Paige Sutherland/NHPR
State and city officials gather in Manchester on Tuesday to announce new bill calling for state funding for drug courts.

State and city officials, standing alongside first responders, announced legislation Tuesday  that would provide state funding for drug courts across New Hampshire.

The bill aims to spend up to $2.5 million on existing and future drug courts over the next two years, with half a million dollars going to a new statewide drug court office.

Senate Majority Leader Jeb Bradley, who is sponsoring the bill, said at a press conference Tuesday that the rest of the cost will have to be picked up by the individual host county, but participation is voluntary.

The bill will be debated by the Legislature in January and, if passed, could free up funding as early as February. Bradley said he is confident this idea will receive bipartisanship support, including from the governor.

In a statement, Gov.
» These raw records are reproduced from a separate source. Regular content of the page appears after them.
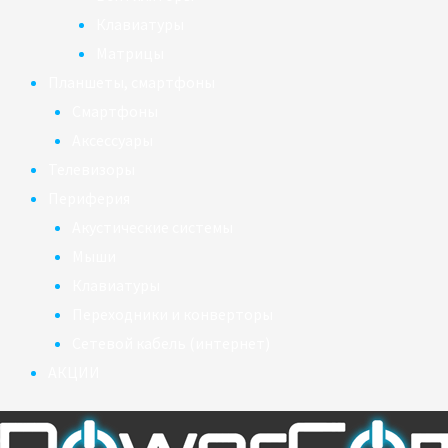
Клавиатуры
Матрицы
Планшеты, смартфоны
Смартфоны
Аксессуары
Телевизоры
Периферия
Акустические системы
Мыши
Клавиатуры
Переходники и конверторы
Сетевой кабель (интернет)
АКЦИИ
Maggie Hassan said, "I look forward to working with legislators from both parties and other stakeholders on this important effort to establish new drug courts."

Judge Kenneth Brown, who would preside over a drug court in Manchester if the funding is approved, said the drug court model works.

“If they graduate and we expect that they will, they are going to be returning to society as a productive member as opposed to someone who was a drain on our society,” Brown said, adding that drug courts lead to lower recidivism rates and cost savings.

So far there are drug courts in Nashua and in Cheshire, Grafton, Rockingham and Strafford Counties. The Hillsborough County Delegation in June rejected a plan to fully fund a drug court in Manchester.

Manchester Police Chief Nick Willard said drug courts save money. 

“If we save one life through drug court, that’s one life that the Manchester fire department and a firefighter is not saving; it's one less call for service or Narcan use that AMR  will have to use; it's one less call the Manchester Police Department is going to be taxed with,” Willard said.

Manchester Mayor Ted Gatsas said the city can’t wait any longer. 

"I look for speedy legislation in both the House and the Senate…because I will be calling,” Gatsas said.